Beginning the semester we were asked a question, define religion. With my first thoughts, I scribbled down the conceptions of religion as I was taught through my Judaic background, “religion is a prescribed set of ideas and rules as given by a higher power to govern a body of people,” it was almost a reflex. Caught up in the common pretenses of Western Judeo-Christian religions, I was quite ignorant to the models of the many eastern religions that exist, especially the popular religions of China. It is hard to consider something as vast as Chinese popular religion a religion, when it has neither an organized body nor a clear set of sacred scriptures.
There is a distinctive clash of ideals when viewing the (commonly) exclusivist nature of Western religions compared to those of the pluralistic Eastern. Chinese secular religion is influenced greatly by its participants. By examining and analyzing notable texts and concepts of Chinese popular religion we can see that it is worldly, pragmatic, and pluralistic within itself and the context of other religions. In many societies we see culture being shaped by the religion; however, in China we see culture shaping the religion.
Confucianism, a popular Chinese religion, is arguably just a methodology of thought; most likely due to its overtly pragmatic and worldly nature. However, Confucianism none the less is the primary facet of Chinese popular religion. Confucianism is considered to be the social Dao and the Dao of right action. The foundations of Confucianism rest upon: filial piety, ancestor worship, societal structure, and education. Among the Confucian and Popular Religion ideals, filial piety and ancestor worship are most likely the most emphasized.

- _Given data_:

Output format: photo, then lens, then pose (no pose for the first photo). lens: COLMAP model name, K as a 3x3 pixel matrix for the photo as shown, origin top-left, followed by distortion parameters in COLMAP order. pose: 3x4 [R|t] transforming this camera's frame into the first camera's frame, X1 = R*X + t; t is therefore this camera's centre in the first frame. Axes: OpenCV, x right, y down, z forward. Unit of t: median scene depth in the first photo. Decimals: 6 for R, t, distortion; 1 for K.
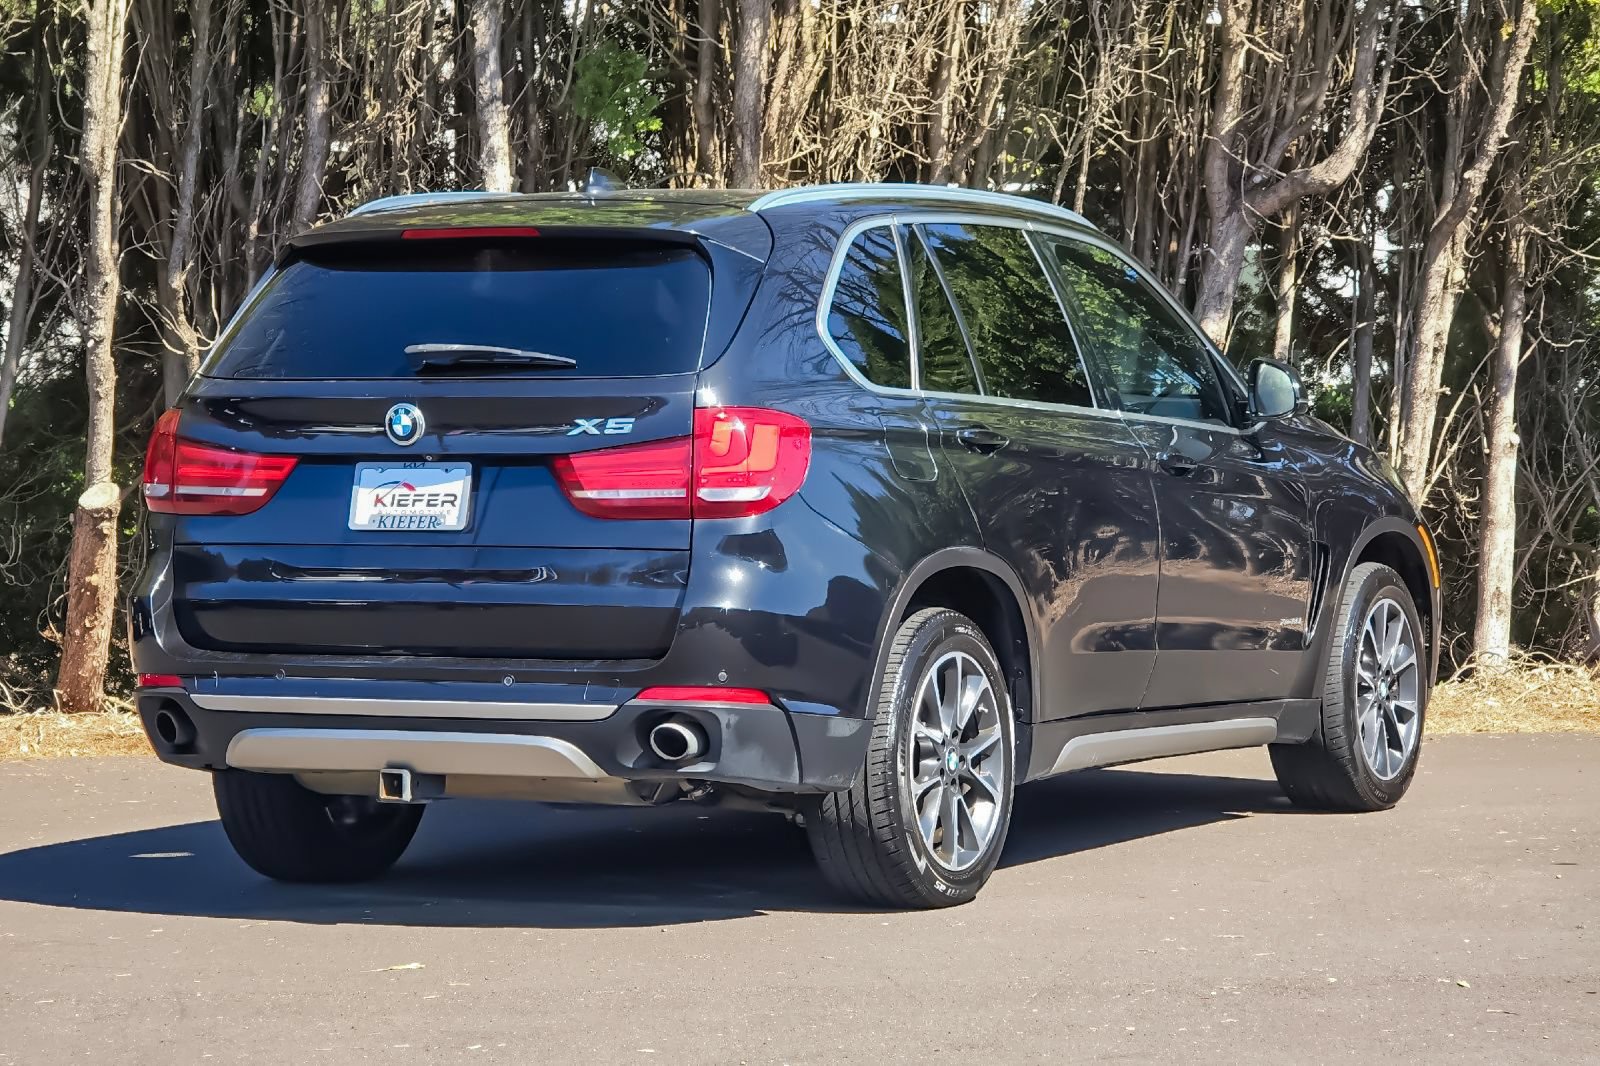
lens RADIAL K [[5152.3, 0, 800.0], [0, 5152.3, 533.0], [0, 0, 1]] dist [0.397807, 0.199717]
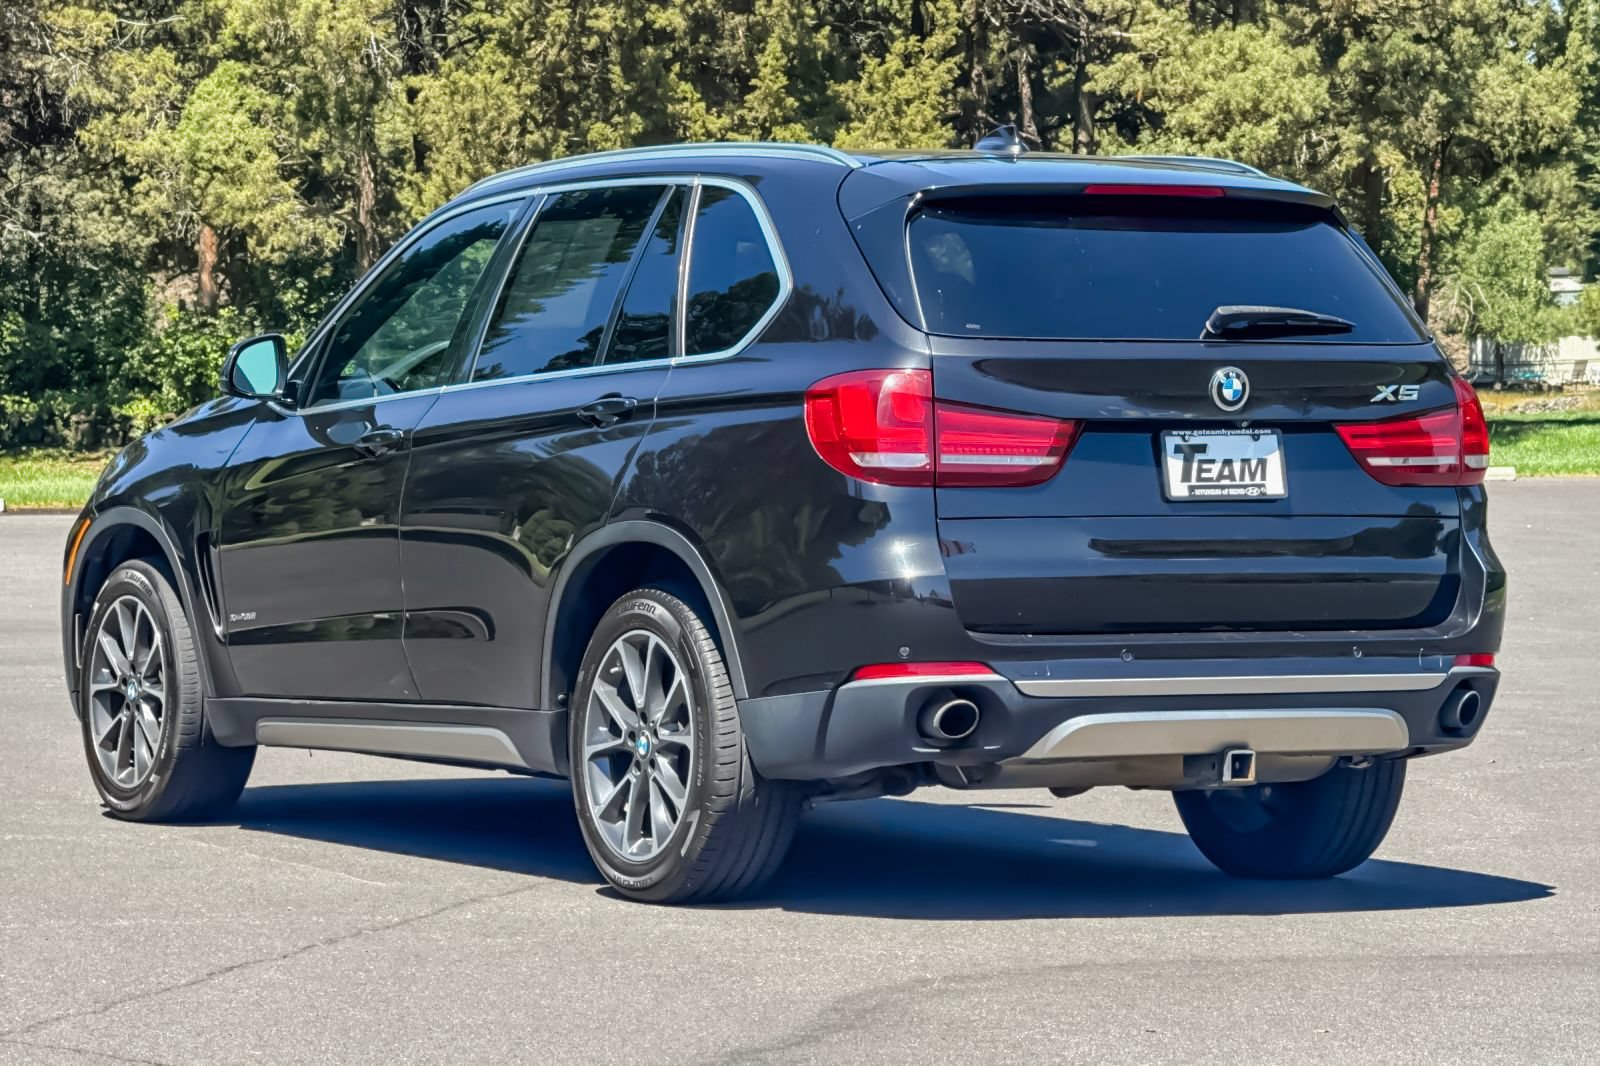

- _Problem description_: In the essay on Chinese popular religion, what four foundations of Confucianism are listed?

- _Written answer_: Filial piety, ancestor worship, societal structure, and education.